◆ EXERCISE DETAILS
Please copy out the entries until you have copied the line that contains "[530,518,829,530] [73,537,300,553] Note: Use", beginning with the first line.

◆ MATERIAL PROVIDED
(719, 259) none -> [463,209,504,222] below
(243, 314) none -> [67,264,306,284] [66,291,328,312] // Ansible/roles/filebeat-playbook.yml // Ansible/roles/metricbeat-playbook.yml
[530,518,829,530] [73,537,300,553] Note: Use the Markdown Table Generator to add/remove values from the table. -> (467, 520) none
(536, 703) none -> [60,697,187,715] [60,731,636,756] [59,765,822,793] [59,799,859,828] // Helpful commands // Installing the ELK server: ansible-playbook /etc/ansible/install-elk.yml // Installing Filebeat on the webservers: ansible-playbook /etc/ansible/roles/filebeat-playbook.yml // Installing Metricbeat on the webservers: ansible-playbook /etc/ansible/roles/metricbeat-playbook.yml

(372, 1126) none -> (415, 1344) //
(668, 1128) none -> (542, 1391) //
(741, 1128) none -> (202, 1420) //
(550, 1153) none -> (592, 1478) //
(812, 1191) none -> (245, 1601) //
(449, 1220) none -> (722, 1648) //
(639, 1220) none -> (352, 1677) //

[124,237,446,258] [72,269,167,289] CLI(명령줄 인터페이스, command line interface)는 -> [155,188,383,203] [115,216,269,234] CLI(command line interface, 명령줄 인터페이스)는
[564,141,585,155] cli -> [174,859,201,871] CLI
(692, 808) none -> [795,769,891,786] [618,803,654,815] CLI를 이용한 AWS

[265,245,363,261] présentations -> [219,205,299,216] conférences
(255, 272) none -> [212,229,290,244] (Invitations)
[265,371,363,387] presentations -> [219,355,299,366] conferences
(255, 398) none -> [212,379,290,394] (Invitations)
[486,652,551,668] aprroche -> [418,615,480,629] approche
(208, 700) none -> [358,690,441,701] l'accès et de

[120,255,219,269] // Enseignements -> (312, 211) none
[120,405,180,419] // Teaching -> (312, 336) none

◆ SOLUTION FOR THIS PROBLEM
(719, 259) none -> [463,209,504,222] below
(243, 314) none -> [67,264,306,284] [66,291,328,312] // Ansible/roles/filebeat-playbook.yml // Ansible/roles/metricbeat-playbook.yml
[530,518,829,530] [73,537,300,553] Note: Use the Markdown Table Generator to add/remove values from the table. -> (467, 520) none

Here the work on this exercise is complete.